In this case, we have to decide how to handle these samples that do not match.

The primary dataset always serves as the reference and there will never be more samples in the join result than in the primary dataset. However if a primary sample has no match in a secondary dataset, it may be skipped as explained below.

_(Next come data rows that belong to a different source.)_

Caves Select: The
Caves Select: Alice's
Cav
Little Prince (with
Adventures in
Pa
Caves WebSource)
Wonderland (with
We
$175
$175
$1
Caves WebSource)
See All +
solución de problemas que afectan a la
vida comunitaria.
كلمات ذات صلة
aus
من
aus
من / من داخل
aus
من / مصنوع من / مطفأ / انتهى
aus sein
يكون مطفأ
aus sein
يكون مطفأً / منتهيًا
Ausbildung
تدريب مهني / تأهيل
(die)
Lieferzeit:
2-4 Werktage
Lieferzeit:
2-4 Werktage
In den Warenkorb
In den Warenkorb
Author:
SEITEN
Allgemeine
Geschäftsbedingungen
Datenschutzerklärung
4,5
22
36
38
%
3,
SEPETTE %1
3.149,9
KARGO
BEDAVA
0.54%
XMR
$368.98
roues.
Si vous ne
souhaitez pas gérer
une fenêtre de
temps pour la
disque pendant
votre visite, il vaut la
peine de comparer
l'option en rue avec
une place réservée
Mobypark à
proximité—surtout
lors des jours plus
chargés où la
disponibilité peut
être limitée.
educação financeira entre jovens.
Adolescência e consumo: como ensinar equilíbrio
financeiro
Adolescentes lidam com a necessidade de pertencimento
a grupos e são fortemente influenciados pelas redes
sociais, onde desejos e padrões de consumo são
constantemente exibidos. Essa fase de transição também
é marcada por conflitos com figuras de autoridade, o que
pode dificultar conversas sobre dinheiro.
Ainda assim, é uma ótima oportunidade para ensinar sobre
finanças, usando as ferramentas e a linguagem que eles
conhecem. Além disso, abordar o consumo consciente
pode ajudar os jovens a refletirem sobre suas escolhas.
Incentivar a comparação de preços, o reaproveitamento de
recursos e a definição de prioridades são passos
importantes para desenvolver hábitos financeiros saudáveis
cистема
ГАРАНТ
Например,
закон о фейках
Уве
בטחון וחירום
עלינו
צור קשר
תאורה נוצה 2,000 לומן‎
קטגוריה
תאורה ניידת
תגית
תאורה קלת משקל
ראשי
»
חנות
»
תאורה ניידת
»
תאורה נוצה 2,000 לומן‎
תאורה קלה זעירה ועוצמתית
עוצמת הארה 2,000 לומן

For each of the secondary datasets, the user can specify a `nonmatch` setting.
With one of the following options, the user can decide what happens, if a sample from the primary dataset is not found in the given secondary dataset:

* `error` (default): An error is raised
* `skip`: The whole sample is skipped
* `none`: The column for the current secondary dataset is filled with `None` if there's no match

Example `metadataset_nomatch.yaml`:

```yaml
__module__: megatron.energon
__class__: MetadatasetV2
splits:
  train:
    join:
      - path: ds1
      - path: ds2
        nonmatch: skip
      - path: ds3
        nonmatch: none
    joiner:
      __module__: megatron.energon
      __class__: CaptioningSample
```

To illustrate the effect, let's look at some example data:

* `ds1` samples: `s1`, `s2`, `s3`, `s5`, `s6`
* `ds2` samples: `s1`, `s3`, `s4`, `s6`, `s7`
* `ds3` samples: `s1`, `s2`, `s3`, `s100`

The resulting joined data would contain the following samples, one in each row:

| ds1 | ds2 | ds3  |
| --- | --- | ---- |
| s1  | s1  | s1   |
| s3  | s3  | s3   |
| s6  | s6  | None |

Explanation:

* The sample key `s1` is available in all dataset.
* `s2` is missing from `ds2` and nonmatch is set to `skip`, so the sample will not appear in the result.
* `s3` is available in all datasets.
* `s4` is not in the primary dataset. Only samples from the primary dataset will be included.
* `s5` is missing from `ds2` again, and this time also from `ds3`
* `s6` is missing from `ds3` and `ds3` has `nonmatch` set to `none`, so the sample is not skipped, but the column for `ds3` is set to `None`


## Extensive Example

Here is a more extensive example that shows multiple things at once:

* Joining can be used inside blending
* The datasets to be joined can have custom subflavors or dataset yamls specified
* A custom "joiner" can be specified to define how samples are joined and what the resulting type is
* The `nonmatch` setting is not included here, but would work just like shown above

`metadataset_extended.yaml`:
```yaml
__module__: megatron.energon
__class__: MetadatasetV2
splits:
  train:
    blend:
      - weight: 1
        join:
          - path: ds1
            dataset_config: dataset.yaml  # If override is needed
          - path: ds2
            dataset_config: dataset.yaml
            subflavors: # If needed, will be merged(overriding) with parent subflavor
              ds2_extra: 2
            split_config: split.yaml
        joiner:
          __module__: my_module
          __class__: JoinedSample # Type should implement from_joined(ds1, ds2)
        split_config: split.yaml  # Sets this for all joined datasets
        split_part: train  # Sets this for all joined datasets
        subflavors:  # Sets this for all joined datasets (it will be merged with their individual subflavors)
          source: metadataset.yaml
          src: ds1
```

## Custom Join Type

To define a custom join type, you can create a Python class as shown below in `my_module.py`:

```python
from dataclasses import dataclass
import torch
from megatron.energon import Sample, TextSample

@dataclass
class JoinedSample(Sample):
    text1: torch.Tensor
    text2: torch.Tensor

    @staticmethod
    def from_joined(ds1: TextSample, ds2: TextSample) -> "JoinedSample":
        return JoinedSample.derive_from(
            ds1,
            text1=ds1.text,
            text2=ds2.text,
        )
```

This class should implement the `from_joined` method to combine samples from `ds1` and `ds2`.
Note: It is important to use `derive_from` with the first argument being the first sample, as this will guarantee that the state can be saved and restored. It ensures that all the internal keys of the sample are retained.